Collected data »
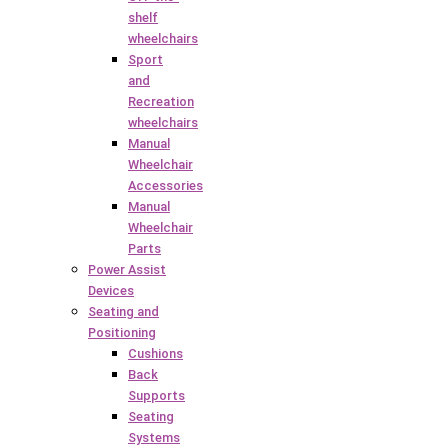
shelf
wheelchairs
Sport
and
Recreation
wheelchairs
Manual
Wheelchair
Accessories
Manual
Wheelchair
Parts
Power Assist
Devices
Seating and
Positioning
Cushions
Back
Supports
Seating
Systems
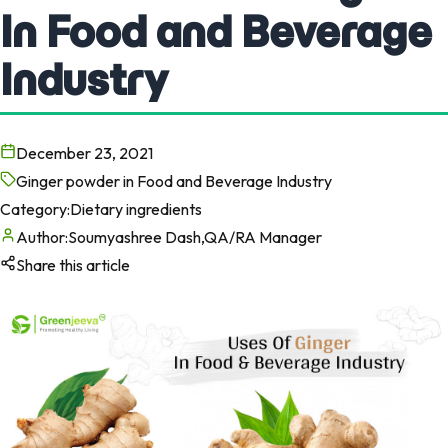
In Food and Beverage
Industry
December 23, 2021
Ginger powder in Food and Beverage Industry
Category:
Dietary ingredients
Author:
Soumyashree Dash,QA/RA Manager
Share this article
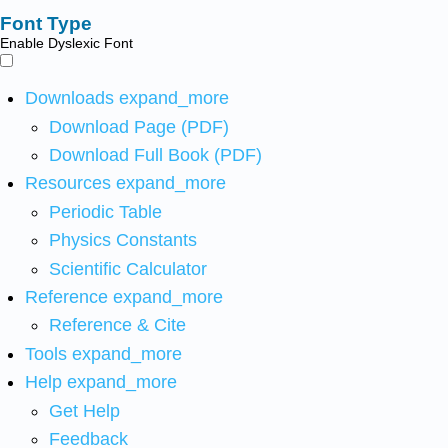
Font Type
Enable Dyslexic Font
Downloads
expand_more
Download Page (PDF)
Download Full Book (PDF)
Resources
expand_more
Periodic Table
Physics Constants
Scientific Calculator
Reference
expand_more
Reference & Cite
Tools
expand_more
Help
expand_more
Get Help
Feedback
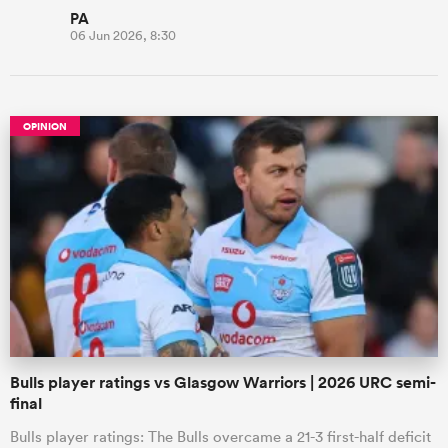
PA
06 Jun 2026, 8:30
OPINION
Bulls player ratings vs Glasgow Warriors | 2026 URC semi-
final
Bulls player ratings: The Bulls overcame a 21-3 first-half deficit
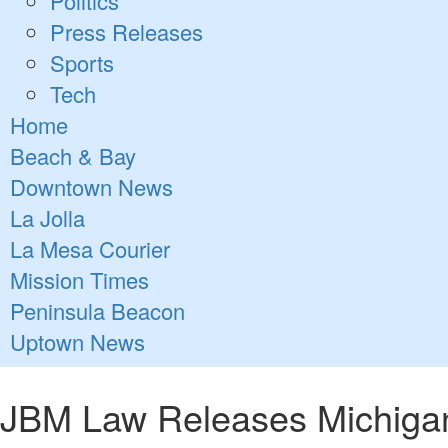
Politics
Press Releases
Sports
Tech
Home
Beach & Bay
Downtown News
La Jolla
La Mesa Courier
Mission Times
Peninsula Beacon
Uptown News
JBM Law Releases Michigan 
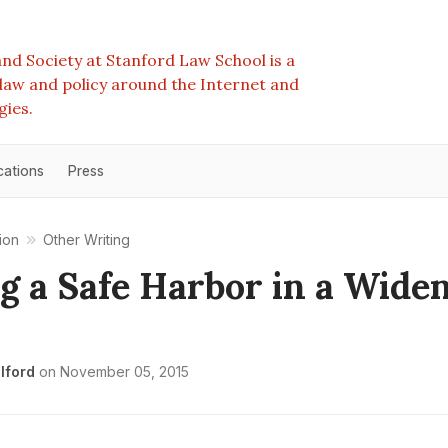
nd Society at Stanford Law School is a
e law and policy around the Internet and
gies.
cations
Press
ion
Other Writing
g a Safe Harbor in a Wide
lford
on
November 05, 2015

What you will do »
Reproduce every line in the records above that contains the word "Releases".

Answer for the task »
Press Releases
JBM Law Releases Michigan 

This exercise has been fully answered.